I installed the Blender 2.63A from the Ubuntu software center sometime ago and it has been working just fine.

Last weekend I was again rendering my project with the Cycles and for some reason this time the Blender crashed to the desktop.

Since that, the Blender does not start, not even after the uninstallation / intalltion routine.

Any ideas, how to fix this problem?

Thank you for your advance.

My old boss always used to say “errors are your friend”. Its true, they can tell you where the program crashed, and to a certain degree what you must do to fix it.

Try running Blender in the terminal. When it crashes what does the terminal say?

For some reason, I’ve never known Blender to work well when installed from the Ubuntu repository. Try Downloading Blender from the official website and unpack it manually to your machine.

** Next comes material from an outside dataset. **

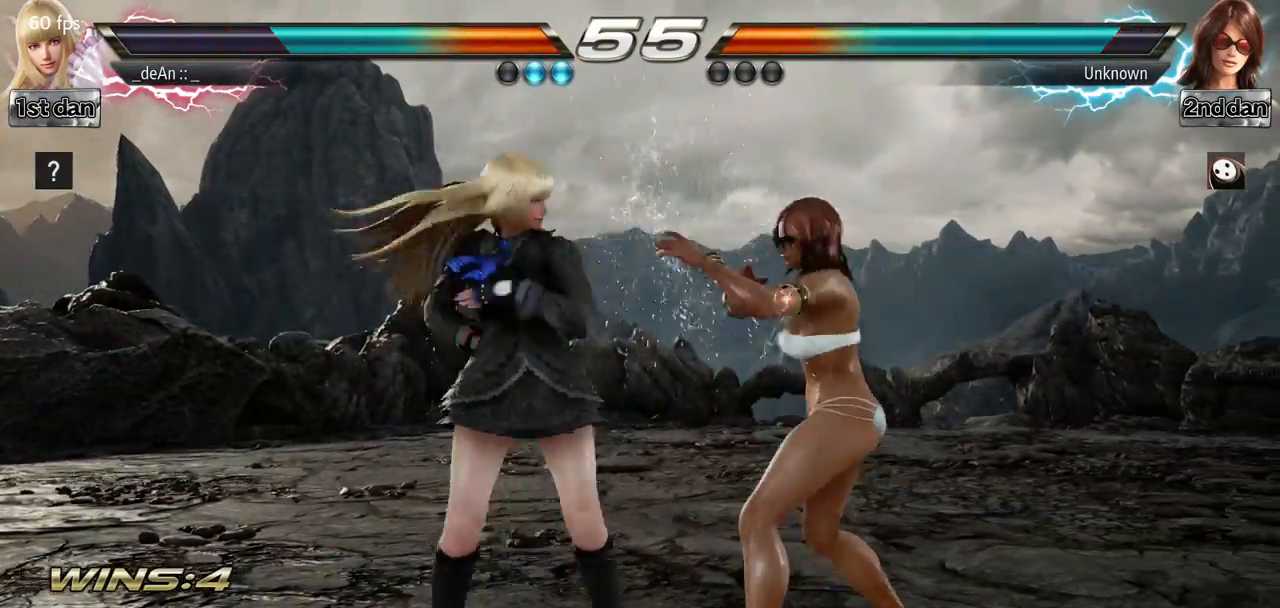
{"buttons": ["CIRCLE"], "left_stick": "center", "events": [[17, "CIRCLE", "down"], [33, "SQUARE", "up"], [150, "CIRCLE", "up"], [250, "CIRCLE", "down"], [367, "CIRCLE", "up"], [417, "CIRCLE", "down"]]}
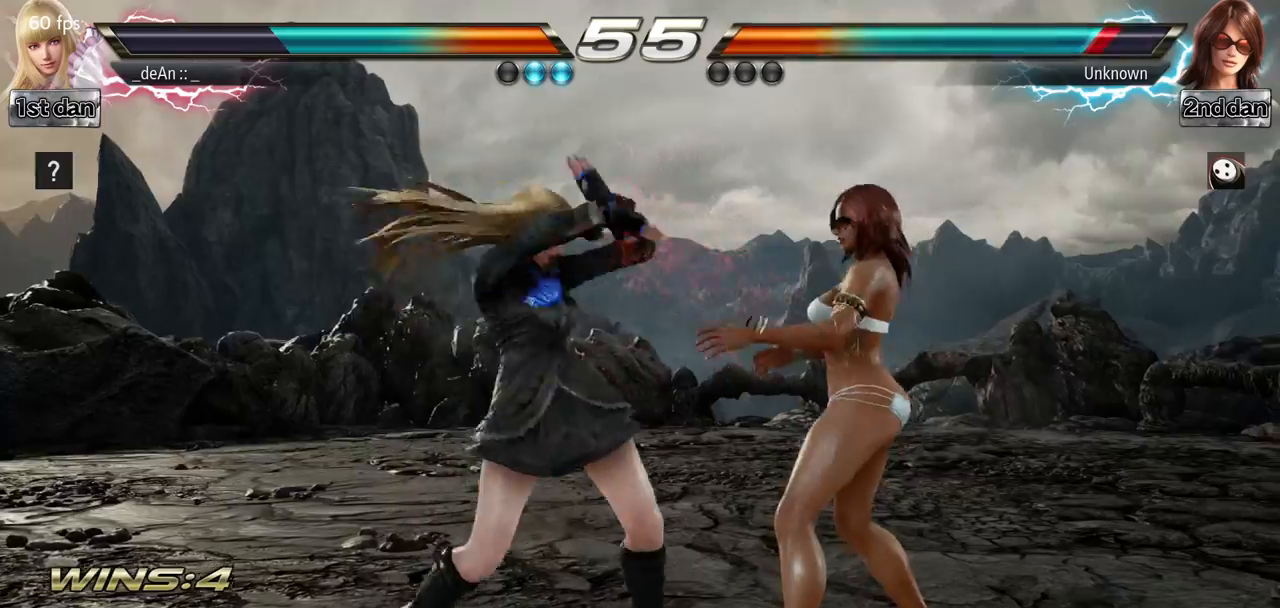
{"buttons": [], "left_stick": "center", "events": [[234, "CIRCLE", "up"]]}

@Rocketman… I got a question for yah… I have been using blender on Linux Mint 12 for a little while now… and started having problems with it with the 2.63 builds… Not being that experienced with Linux in general… (been using to run blender for about a year now) I have done as you suggest and dloaded and unpacked blender into a folder under my Home directory… that is … Home/MyProgs/blender-2.63a-linux-glibc27-i686/… and have been getting blender to run just by simply running it from a Desktop Link…

My problem begins when I try to run it in terminal as suggested by greyoxide… I get a “The program ‘blender’ is currently not installed.” message…
So how does one run Blender in Terminal if you have unpacked it manually? or am I missunderstanding how to properly unpack a program in linux?
@greyoxide

You’ve done it right, @norvman. Your installation of Blender will run in the terminal; you just have to enter the full file path of the application.

You can make the command “blender” work if you create a symbolic link to blender and put it in the folder “/usr/bin/”.

@norvman,

In the terminal use cd to get you into the blender folder, then type ./blender the dot slash is needed to tell the shell “run blender from the current directory;” it took me a while to find out how to run it as coming from windows originally (and dos before that) linux command line runs slightly differently.